● **Goal**: Rewrite the items from the first line through the line that contains "[1319, 1005, 1336, 1013] StreetNumber: 2028", swapping "reading order" for "display order" and keeping everything else the same. Give back only those lines.

━━━━━ Given records ━━━━━

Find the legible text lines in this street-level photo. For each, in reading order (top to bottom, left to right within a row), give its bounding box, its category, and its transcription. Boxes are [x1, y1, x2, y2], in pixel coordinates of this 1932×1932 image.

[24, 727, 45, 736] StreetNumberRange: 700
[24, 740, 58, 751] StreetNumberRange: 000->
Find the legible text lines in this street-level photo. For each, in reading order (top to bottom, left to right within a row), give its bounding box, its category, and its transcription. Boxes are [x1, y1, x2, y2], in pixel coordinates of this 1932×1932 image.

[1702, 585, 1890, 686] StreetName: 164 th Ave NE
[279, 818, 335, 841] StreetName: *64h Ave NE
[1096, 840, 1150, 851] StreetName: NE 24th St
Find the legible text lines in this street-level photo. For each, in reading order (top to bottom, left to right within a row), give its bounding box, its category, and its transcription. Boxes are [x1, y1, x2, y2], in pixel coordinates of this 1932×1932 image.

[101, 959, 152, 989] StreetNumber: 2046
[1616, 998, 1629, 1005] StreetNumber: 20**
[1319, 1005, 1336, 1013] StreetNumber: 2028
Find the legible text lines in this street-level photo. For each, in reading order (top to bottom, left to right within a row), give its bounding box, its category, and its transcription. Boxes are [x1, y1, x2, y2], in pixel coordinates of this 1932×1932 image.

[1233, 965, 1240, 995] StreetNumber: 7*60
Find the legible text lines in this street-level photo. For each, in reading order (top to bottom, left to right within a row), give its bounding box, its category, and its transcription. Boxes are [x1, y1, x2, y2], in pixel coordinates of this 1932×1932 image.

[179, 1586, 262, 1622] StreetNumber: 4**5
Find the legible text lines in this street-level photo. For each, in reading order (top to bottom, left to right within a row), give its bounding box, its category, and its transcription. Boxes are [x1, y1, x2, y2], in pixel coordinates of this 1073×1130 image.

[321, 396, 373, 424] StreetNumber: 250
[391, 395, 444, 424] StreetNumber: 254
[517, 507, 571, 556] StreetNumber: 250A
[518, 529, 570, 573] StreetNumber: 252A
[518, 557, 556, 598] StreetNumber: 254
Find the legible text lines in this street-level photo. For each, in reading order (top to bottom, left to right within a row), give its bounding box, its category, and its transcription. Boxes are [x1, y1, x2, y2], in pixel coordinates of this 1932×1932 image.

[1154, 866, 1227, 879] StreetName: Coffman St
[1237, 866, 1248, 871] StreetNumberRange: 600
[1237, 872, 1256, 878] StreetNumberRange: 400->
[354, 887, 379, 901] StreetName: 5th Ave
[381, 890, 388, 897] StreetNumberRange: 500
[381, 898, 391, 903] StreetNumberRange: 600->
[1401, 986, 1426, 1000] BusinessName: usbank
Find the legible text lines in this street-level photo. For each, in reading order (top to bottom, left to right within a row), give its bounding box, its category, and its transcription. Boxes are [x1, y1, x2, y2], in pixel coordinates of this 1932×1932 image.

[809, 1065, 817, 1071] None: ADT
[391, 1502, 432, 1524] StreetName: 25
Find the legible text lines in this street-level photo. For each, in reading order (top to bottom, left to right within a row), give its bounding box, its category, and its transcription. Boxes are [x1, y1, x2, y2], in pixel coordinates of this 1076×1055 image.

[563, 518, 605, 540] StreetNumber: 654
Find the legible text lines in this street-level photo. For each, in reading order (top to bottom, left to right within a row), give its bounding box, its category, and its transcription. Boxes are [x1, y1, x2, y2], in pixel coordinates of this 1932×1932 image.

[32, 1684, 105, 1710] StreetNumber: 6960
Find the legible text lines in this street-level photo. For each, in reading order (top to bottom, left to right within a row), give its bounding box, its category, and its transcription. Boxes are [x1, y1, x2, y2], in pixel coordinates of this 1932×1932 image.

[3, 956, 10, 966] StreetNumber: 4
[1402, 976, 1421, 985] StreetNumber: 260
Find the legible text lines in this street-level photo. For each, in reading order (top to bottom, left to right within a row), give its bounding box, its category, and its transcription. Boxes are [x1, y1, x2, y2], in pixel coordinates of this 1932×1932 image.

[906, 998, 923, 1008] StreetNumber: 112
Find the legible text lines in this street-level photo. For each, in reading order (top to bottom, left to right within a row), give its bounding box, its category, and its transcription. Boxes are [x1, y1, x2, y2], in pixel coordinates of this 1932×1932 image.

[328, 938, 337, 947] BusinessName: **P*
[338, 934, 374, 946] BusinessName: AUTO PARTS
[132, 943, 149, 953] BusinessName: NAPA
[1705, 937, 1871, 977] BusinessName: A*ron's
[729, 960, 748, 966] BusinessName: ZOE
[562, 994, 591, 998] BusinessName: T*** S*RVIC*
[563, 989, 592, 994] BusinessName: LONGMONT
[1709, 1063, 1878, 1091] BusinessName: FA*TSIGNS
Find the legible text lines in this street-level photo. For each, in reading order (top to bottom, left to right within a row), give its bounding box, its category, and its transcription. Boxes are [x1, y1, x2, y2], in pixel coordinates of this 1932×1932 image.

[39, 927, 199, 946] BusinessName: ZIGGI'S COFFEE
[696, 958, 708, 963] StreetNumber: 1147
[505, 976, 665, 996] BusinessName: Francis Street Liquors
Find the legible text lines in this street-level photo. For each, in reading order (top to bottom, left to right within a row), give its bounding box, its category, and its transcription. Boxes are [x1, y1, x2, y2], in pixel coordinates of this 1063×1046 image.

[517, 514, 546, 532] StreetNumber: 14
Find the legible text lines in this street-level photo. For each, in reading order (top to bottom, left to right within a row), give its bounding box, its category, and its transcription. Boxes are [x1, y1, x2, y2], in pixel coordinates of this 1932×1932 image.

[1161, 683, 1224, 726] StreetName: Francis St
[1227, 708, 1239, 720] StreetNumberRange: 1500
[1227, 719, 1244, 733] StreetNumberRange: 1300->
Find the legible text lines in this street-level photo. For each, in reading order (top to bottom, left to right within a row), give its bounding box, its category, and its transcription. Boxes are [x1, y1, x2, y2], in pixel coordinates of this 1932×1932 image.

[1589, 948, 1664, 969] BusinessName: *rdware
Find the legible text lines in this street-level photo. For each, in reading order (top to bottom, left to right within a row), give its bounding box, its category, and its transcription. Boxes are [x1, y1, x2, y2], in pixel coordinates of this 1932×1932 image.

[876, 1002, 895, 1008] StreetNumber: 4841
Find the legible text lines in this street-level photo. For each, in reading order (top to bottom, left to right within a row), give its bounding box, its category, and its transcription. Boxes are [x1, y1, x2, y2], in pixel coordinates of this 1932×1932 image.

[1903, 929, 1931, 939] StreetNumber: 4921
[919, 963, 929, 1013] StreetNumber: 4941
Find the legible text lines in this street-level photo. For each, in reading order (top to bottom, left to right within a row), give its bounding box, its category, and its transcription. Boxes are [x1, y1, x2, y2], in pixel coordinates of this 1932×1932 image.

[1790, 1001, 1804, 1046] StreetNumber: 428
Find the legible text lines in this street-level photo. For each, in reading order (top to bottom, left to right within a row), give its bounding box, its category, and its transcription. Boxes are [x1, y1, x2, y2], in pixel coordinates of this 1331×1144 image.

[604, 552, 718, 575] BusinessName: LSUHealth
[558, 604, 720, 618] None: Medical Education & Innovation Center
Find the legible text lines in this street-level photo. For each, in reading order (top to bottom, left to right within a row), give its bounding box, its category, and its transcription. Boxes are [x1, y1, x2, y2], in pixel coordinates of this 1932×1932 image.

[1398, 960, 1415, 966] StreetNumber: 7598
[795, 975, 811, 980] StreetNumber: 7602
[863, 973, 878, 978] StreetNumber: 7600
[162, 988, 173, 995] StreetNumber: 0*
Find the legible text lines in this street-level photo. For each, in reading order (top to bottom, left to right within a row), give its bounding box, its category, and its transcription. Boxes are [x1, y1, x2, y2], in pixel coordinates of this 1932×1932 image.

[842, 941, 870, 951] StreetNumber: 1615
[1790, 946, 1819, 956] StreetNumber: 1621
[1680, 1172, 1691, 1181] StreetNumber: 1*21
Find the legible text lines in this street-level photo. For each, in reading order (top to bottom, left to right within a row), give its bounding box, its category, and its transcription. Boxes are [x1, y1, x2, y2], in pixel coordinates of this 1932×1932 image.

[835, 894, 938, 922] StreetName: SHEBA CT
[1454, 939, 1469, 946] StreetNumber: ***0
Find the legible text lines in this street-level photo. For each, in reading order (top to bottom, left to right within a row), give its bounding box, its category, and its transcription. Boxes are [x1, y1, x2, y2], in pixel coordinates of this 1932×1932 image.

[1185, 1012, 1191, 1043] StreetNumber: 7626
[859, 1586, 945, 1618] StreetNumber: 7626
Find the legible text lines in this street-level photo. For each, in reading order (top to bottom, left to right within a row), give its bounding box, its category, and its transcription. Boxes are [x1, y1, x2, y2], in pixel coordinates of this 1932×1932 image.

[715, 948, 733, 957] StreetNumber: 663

━━━━━

● **Answer to the problem**:
Find the legible text lines in this street-level photo. For each, in display order (top to bottom, left to right within a row), give its bounding box, its category, and its transcription. Boxes are [x1, y1, x2, y2], in pixel coordinates of this 1932×1932 image.

[24, 727, 45, 736] StreetNumberRange: 700
[24, 740, 58, 751] StreetNumberRange: 000->
Find the legible text lines in this street-level photo. For each, in display order (top to bottom, left to right within a row), give its bounding box, its category, and its transcription. Boxes are [x1, y1, x2, y2], in pixel coordinates of this 1932×1932 image.

[1702, 585, 1890, 686] StreetName: 164 th Ave NE
[279, 818, 335, 841] StreetName: *64h Ave NE
[1096, 840, 1150, 851] StreetName: NE 24th St
Find the legible text lines in this street-level photo. For each, in display order (top to bottom, left to right within a row), give its bounding box, its category, and its transcription. Boxes are [x1, y1, x2, y2], in pixel coordinates of this 1932×1932 image.

[101, 959, 152, 989] StreetNumber: 2046
[1616, 998, 1629, 1005] StreetNumber: 20**
[1319, 1005, 1336, 1013] StreetNumber: 2028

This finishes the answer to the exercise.